**Directions**
Your answer should be the lines of the data below that contain "present".

Start of Source data

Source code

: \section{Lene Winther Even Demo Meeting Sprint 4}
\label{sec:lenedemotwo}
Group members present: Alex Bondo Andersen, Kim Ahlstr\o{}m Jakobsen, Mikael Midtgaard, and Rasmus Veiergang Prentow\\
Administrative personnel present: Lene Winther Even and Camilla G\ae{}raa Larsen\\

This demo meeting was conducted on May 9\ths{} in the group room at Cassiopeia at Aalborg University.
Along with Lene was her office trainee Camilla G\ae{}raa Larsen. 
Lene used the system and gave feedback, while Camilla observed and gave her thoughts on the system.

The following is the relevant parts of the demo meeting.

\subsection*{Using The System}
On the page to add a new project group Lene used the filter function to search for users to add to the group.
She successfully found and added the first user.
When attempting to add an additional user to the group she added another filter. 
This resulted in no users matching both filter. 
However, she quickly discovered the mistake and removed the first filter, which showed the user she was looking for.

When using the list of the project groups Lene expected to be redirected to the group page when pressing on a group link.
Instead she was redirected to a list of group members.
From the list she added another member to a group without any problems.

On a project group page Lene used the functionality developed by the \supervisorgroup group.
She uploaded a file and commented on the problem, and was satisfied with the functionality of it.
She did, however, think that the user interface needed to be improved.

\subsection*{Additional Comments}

End of Source data

**Answer to this exercise**
Group members present: Alex Bondo Andersen, Kim Ahlstr\o{}m Jakobsen, Mikael Midtgaard, and Rasmus Veiergang Prentow\\
Administrative personnel present: Lene Winther Even and Camilla G\ae{}raa Larsen\\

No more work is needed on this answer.